Como viver isso hoje em dia? De um lado, a festa da Páscoa não é apenas o rito que lembra a morte e ressurreição de Jesus. É um sacramento, isso é, um memorial que revive e nos faz atualizar em nossa vida e no mundo a energia da Páscoa de Jesus. Então, pessoalmente, considero a Quaresma e Páscoa como um tempo de renovação da consciência, revisão profunda de vida e como um tempo no qual me proponho a dar passos novos em um jeito novo de viver e de conviver. Isso não é fácil. Por isso, preciso sim intensificar não somente nesse tempo, mas a partir desse tempo, a leitura da palavra de Deus, a oração e a solidariedade efetiva e afetiva aos irmãos e irmãs, especialmente o meu compromisso prioritário e profundo com os pobres.
Houve uma época na qual, na Quaresma, eu fazia pequenos ou maiores gestos de renúncia (não comer doce na Quaresma, não ir ao cinema, etc). E quando acabava a Quaresma, tudo voltava ao normal. Não creio mais nesse tipo de ascese, embora compreendo o valor do autocontrole e do ser capaz de me dominar a mim mesmo naquilo que eu gosto. Mas, prefiro fazer esforço no que é essencial e que sinto que ainda preciso mudar: a capacidade de partilhar tudo o que sou e o que tenho com os outros, a capacidade de lidar bem com a fragilidade da idade que chegou e com o corpo envelhecido que a gente sente que vai caindo aos pedaços, mas que o espírito seja capaz de mantê-lo de pé e altivo até a hora em que for o caso de partir.
A Quaresma é principalmente o tempo de retomar a esperança – esperança de que eu sou sempre capaz de me converter e me tornar mais semelhante ao meu mestre Jesus e mais irmão de todas as pessoas – Que nessa Quaresma Deus me torne mais uma pessoa de comunhão – que minha espiritualidade e teologia partam do carinho e se façam sempre de ternura pelos meus irmãos humanos e por todos os seres vivos. Que essa conversão tome forma de solidariedade à natureza, no cuidado com os ecossistemas (Campanha da Fraternidade desse ano de 2017) e me faça retomar sempre a esperança da construção do reino de Deus, mesmo no Brasil do Temer e do mundo do Trump.
Aprofundarei nessa Quaresma uma contemplação de Deus como pequeno servidor da humanidade, um dalit indiano ou o que os bolivianos racistas de Santa Cruz de la Sierra costumam chamar “índio sujo da cordilheira”. Um impuro que as Igrejas das castas clericais sempre acabam rejeitando ou discriminando. E Ele ou Ela nos convida para sairmos juntos à noite e transformar nossas noites em dias.
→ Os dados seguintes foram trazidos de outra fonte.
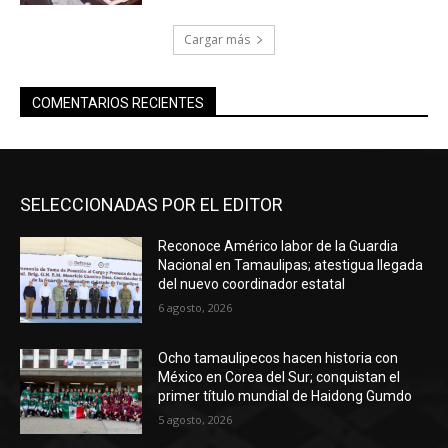
Cargar más
COMENTARIOS RECIENTES
SELECCIONADAS POR EL EDITOR
Reconoce Américo labor de la Guardia
Nacional en Tamaulipas; atestigua llegada
del nuevo coordinador estatal
6 agosto, 2026
Ocho tamaulipecos hacen historia con
México en Corea del Sur; conquistan el
primer título mundial de Haidong Gumdo
5 agosto, 2026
Aí sim, aceito voltar a Goiás para o Tríduo Pascal e celebrar com a comunidade que ainda se reúne ali no antigo mosteiro a vigília-mãe de todas as vigílias da Igreja. E aí sim “mesmo as trevas não são trevas para ti. A noite será clara como o dia” (Salmo 139), cântico que resume o Exsultet (anúncio feliz da nova Páscoa) que cantaremos na madrugada do domingo pascal.
Para vocês uma santa e renovadora celebração desse tempo da Quaresma e Páscoa na comunhão com os nossos biomas e toda a mãe Terra.